For other conditions, we can rule that this means a table is unoccupied. So it lights up the yellow LED and turns off both the red and green LED. The buzzer is not activated. 

At lines 132 to 136, we delete these lines of existing code and replace them with new code to print to terminal result 

#print the result
print (result)

So we can see the result we want clearer in the terminal. We replace the original code which prints to the terminal the full result of the object detection

Code after amendments 

At line 141 and 142, we can delete these 2 lines of code. Again this is to see our results clearer.

Code after amendments 

At line 145, we add a new line of code to set a small delay to slowdown the detection 

time.sleep(0.5)

By slowdowns the detection slightly, we improve the effectiveness of our LEDs and buzzer as it will be more visually and audibly noticeable. 

Save the code changes

Let’s move on to running this program.  first, check that Jetson.GPIO is installed

sudo pip install Jetson.GPIO

It should say Requirement already satisfied: Jetson.GPIO in …

Then build the jetson-inference project from source.
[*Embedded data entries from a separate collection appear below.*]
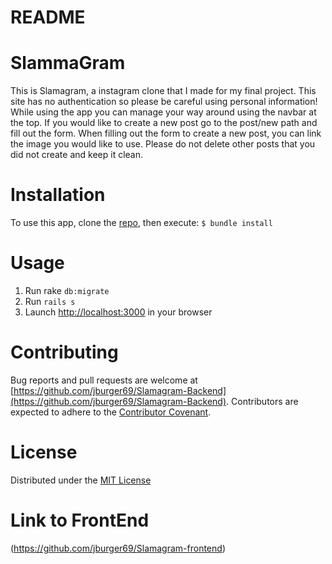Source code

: # README

# SlammaGram
This is Slamagram, a instagram clone that I made for my final project. This site has no authentication so please be careful using personal information! While using the app you can manage your way around using the navbar at the top. If you would like to create a new post go to the post/new path and fill out the form. When filling out the form to create a new post, you can link the image you would like to use. Please do not delete other posts that you did not create and keep it clean.

# Installation
To use this app, clone the [repo](https://github.com/jburger69/Slamagram-Backend), then execute:
`$ bundle install`

# Usage
1. Run rake `db:migrate`
2. Run `rails s`
3. Launch [http://localhost:3000](http://localhost:3000) in your browser

# Contributing
Bug reports and pull requests are welcome at [https://github.com/jburger69/Slamagram-Backend](https://github.com/jburger69/Slamagram-Backend). Contributors are expected to adhere to the [Contributor Covenant](https://www.contributor-covenant.org/).

# License
Distributed under the [MIT License](https://opensource.org/licenses/MIT)

# Link to FrontEnd
(https://github.com/jburger69/Slamagram-frontend)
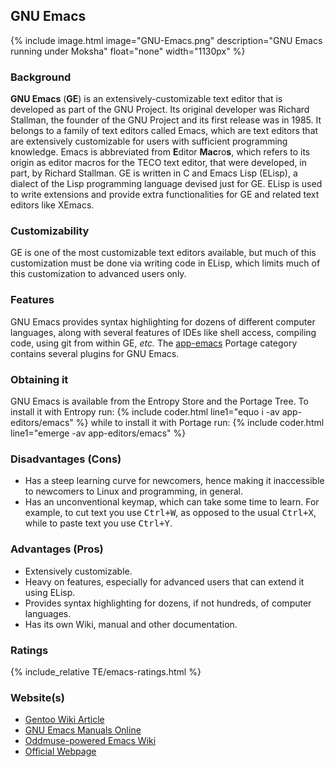 ## GNU Emacs
{% include image.html image="GNU-Emacs.png" description="GNU Emacs running under Moksha" float="none" width="1130px" %}

### Background
**GNU Emacs** (**GE**) is an extensively-customizable text editor that is developed as part of the GNU Project. Its original developer was Richard Stallman, the founder of the GNU Project and its first release was in 1985. It belongs to a family of text editors called Emacs, which are text editors that are extensively customizable for users with sufficient programming knowledge. Emacs is abbreviated from <b>E</b>ditor <b>Mac</b>ro<b>s</b>, which refers to its origin as editor macros for the TECO text editor, that were developed, in part, by Richard Stallman. GE is written in C and Emacs Lisp (ELisp), a dialect of the Lisp programming language devised just for GE. ELisp is used to write extensions and provide extra functionalities for GE and related text editors like XEmacs.

### Customizability
GE is one of the most customizable text editors available, but much of this customization must be done via writing code in ELisp, which limits much of this customization to advanced users only.

### Features
GNU Emacs provides syntax highlighting for dozens of different computer languages, along with several features of IDEs like shell access, compiling code, using git from within GE, *etc.* The [app-emacs](http://gpo.zugaina.org/app-emacs/) Portage category contains several plugins for GNU Emacs.

### Obtaining it
GNU Emacs is available from the Entropy Store and the Portage Tree. To install it with Entropy run:
{% include coder.html line1="equo i -av app-editors/emacs" %}
while to install it with Portage run:
{% include coder.html line1="emerge -av app-editors/emacs" %}

### Disadvantages (Cons)
* Has a steep learning curve for newcomers, hence making it inaccessible to newcomers to Linux and programming, in general.
* Has an unconventional keymap, which can take some time to learn. For example, to cut text you use <kbd>Ctrl+W</kbd>, as opposed to the usual <kbd>Ctrl+X</kbd>, while to paste text you use <kbd>Ctrl+Y</kbd>.

### Advantages (Pros)
* Extensively customizable.
* Heavy on features, especially for advanced users that can extend it using ELisp.
* Provides syntax highlighting for dozens, if not hundreds, of computer languages.
* Has its own Wiki, manual and other documentation.

### Ratings
{% include_relative TE/emacs-ratings.html %}

### Website(s)
* [Gentoo Wiki Article](https://wiki.gentoo.org/wiki/GNU_Emacs)
* [GNU Emacs Manuals Online](http://www.gnu.org/software/emacs/manual/)
* [Oddmuse-powered Emacs Wiki](http://www.emacswiki.org/emacs/EmacsWiki)
* [Official Webpage](https://www.gnu.org/software/emacs/)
These are the commands:

sudo apt-get update

sudo apt-get install git cmake libpython3-dev python3-numpy

git clone --recursive --depth=1 https://github.com/dusty-nv/jetson-inference

cd jetson-inference

mkdir build

cd build

cmake ../

make -j$(nproc)

sudo make install

sudo ldconfig

Please reference the compiling the project documentation for Jetson Inference for a more detailed explanation of how to build the project including a breakdown of the individual commands.

Building the project is necessary to get the required libraries installed for our program to function.

NOTE: We cannot run our program inside the Docker container used in the Getting Started Guide - Computer Vision AI Training Kit with NVidia Jetson Orin Nano due to its lack of access to Jetson’s GPIO.

Finally, we can run our program in the terminal, first changing back into the home directory

cd

python3 cafesystem.py 

You can now notice that when a person is detected, in the terminal, it will print Table occupied and the green LED lights up. When a cup is detected and no person is detected, in the terminal it will print the table that requires cleaning, the red LED lights up and the buzzer activates. Lastly, if neither a cup nor a person is detected, the yellow LED lights up.